> _SELECTED PASSAGE_:
━━━━━━━━━━━━━━━━

Credit: Strand Releasing
by Conor Truax Featured Film Horizon Line

Mutt — Vuk Lungulov-Klotz

August 18, 2023

Here’s a scenario: your day starts with a pregnancy scare. Then, you find your sister has run away from school, and on top of that she’s having her first period, too. You try to help. You also need to borrow a car to pick up your father, and your partner has said you can use theirs. You don’t. You can’t. In a rush out the door, your sister locks your things inside, including your keys, credit card, and metro pass. You hop a turnstile and totally assault your own eye. This is a day that continues to get worse, a day quickly turning to nightmare — this is a day in the life of Feña (Lio Mehiel), a Chilean-American trans man whose transition is recent.

Mutt, the compelling debut feature from director Vuk Lungulov-Klotz, traces the course of this day. Feña is not over his ex, John (Cole Doman), and it’s implied that their relationship ended due to toxicity on both sides during Feña’s gender-affirmation journey. The pair reunite after a chance encounter at a bar, and as they awake to a new day, John is baffled by the reality that Feña can still get pregnant. They have no conversation about the implications of their encounter; he says he’ll pay for Plan B, and the two split off to go about their day. In their short succession, many of the scenarios in Mutt feel improbable, and that’s probably because they are.

━━━━━━━━━━━━━━━━

> _ENTRIES PROVIDED_:
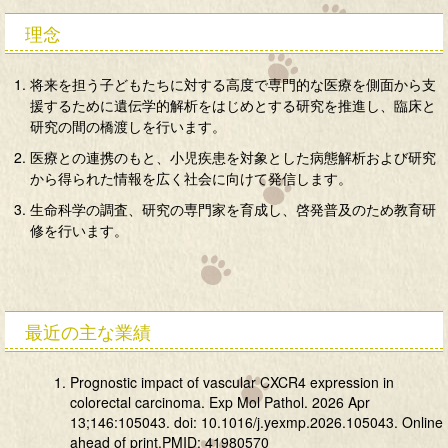
理念
将来を担う子どもたちに対する高度で専門的な医療を側面から支
援するために遺伝学的解析をはじめとする研究を推進し、臨床と
研究の間の橋渡しを行います。
医療との連携のもと、小児疾患を対象とした病態解析および研究
から得られた情報を広く社会に向けて発信します。
生命科学の調査、研究の専門家を育成し、啓発普及のため教育研
修を行います。
最近の主な業績
Prognostic impact of vascular CXCR4 expression in
colorectal carcinoma. Exp Mol Pathol. 2026 Apr
13;146:105043. doi: 10.1016/j.yexmp.2026.105043. Online
ahead of print.PMID: 41980570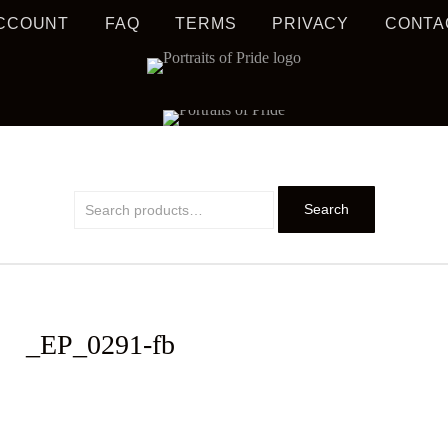
CCOUNT
FAQ
TERMS
PRIVACY
CONTA
S MUSIC EDUCATION
TRAIT
Search
Search
for:
_EP_0291-fb
PRIDE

━━━━━━━━━━━━━━━━

> _EXERCISE_: Pick up the review of the film Mutt after its final sentence and continue writing it. The rows come from a different source than the review of Mutt.

> _RESPONSE AREA_:
The film covers a lot of ground over its short runtime, a symptom of Lungulov-Klotz’s effort to “place all of his fears in the film.” There’s a clear sense of push-pull as the director contorts reality in a moving image that works to convey an essence that cannot be linearized or literalized across of runtime of just 87 minutes. The film’s constrained aspect ratio and uneven rhythm work together toward an end, articulating the confusion Feña feels as he experiences what’s essentially a new world for him, as well as the sense of an old world experiencing a new him. It’s a formal approach that aids the human concerns of the film’s subject matter, the representation of which feels increasingly important in our present. Very few films have been made about life after transitioning, and the nebulous inconclusion of our day spent with Feña invokes an acceptance of the basic mystery that belies the chaos of our collection and individual experience. And while Mutt may speak specifically to the experience of a trans man, the uncertainty, skepticism, anger, and love that Feña contends with are broad concerns of living a defined existence; not universal in the reductive sense of feeling the same feelings, but of the pressure to reduce the irreducible, in a vein effort to make others understand.

One Mutt‘s strengths is it’s unwillingness to flatten the characters who orbit Feña. John is accepting, but confused, and increasingly resentful of Feña; whether because of his transition or his behavior otherwise, viewers are never allowed into that intimate space of clarity. Pablo (Alejandro Goic), Feña’s father, is rendered similarly complex. He does not reject his son as much as he yearns to find understand; why this, why now? He demands explanations, but they are not for him or us to know. With every pull, there is a push.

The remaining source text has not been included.